In Detroit, the Coleman A. Young Municipal Center, City Hall and the U.S. District Court building were all closed for the day. A voluntary evacuation was issued for the Renaissance Center, which houses the headquarters of General Motor Co., and security across the border to Canada was tightened. The Windsor-Detroit tunnel was temporarily closed and the Ambassador Bridge was closed for the day.

All Detroit offices are expected to reopen today, along with the bridge.

Closings in Michigan

o At Michigan”s tallest building, Detroit”s Renaissance Center, General Motors Corp. gave its 6,000 headquarters employees the day off.

o Ford Motor Co. closed its world headquarters in Dearborn.

o Security was tightened at all U.S.-Canada border crossings, including the Detroit-Windsor Tunnel and the Ambassador Bridge.

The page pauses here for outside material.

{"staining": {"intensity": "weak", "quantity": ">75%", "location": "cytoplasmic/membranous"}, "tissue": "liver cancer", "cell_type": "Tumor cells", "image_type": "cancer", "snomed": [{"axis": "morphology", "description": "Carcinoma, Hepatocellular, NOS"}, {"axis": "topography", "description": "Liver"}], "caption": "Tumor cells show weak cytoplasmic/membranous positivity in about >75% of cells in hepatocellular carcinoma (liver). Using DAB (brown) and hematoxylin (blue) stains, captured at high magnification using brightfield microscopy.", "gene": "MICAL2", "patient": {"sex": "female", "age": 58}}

o Security was heightened for Great Lakes shipping, with the closing of the U.S. section of the St. Lawrence Seaway. The Coast Guard was inspecting ships at the St. Marys River, which links Lakes Huron and Superior, before they entered the Soo Locks.

o Wayne County declared a state of emergency.

o The Detroit Tigers-Minnesota Twins game at Comerica Park Tuesday night was canceled, as were all major league baseball games.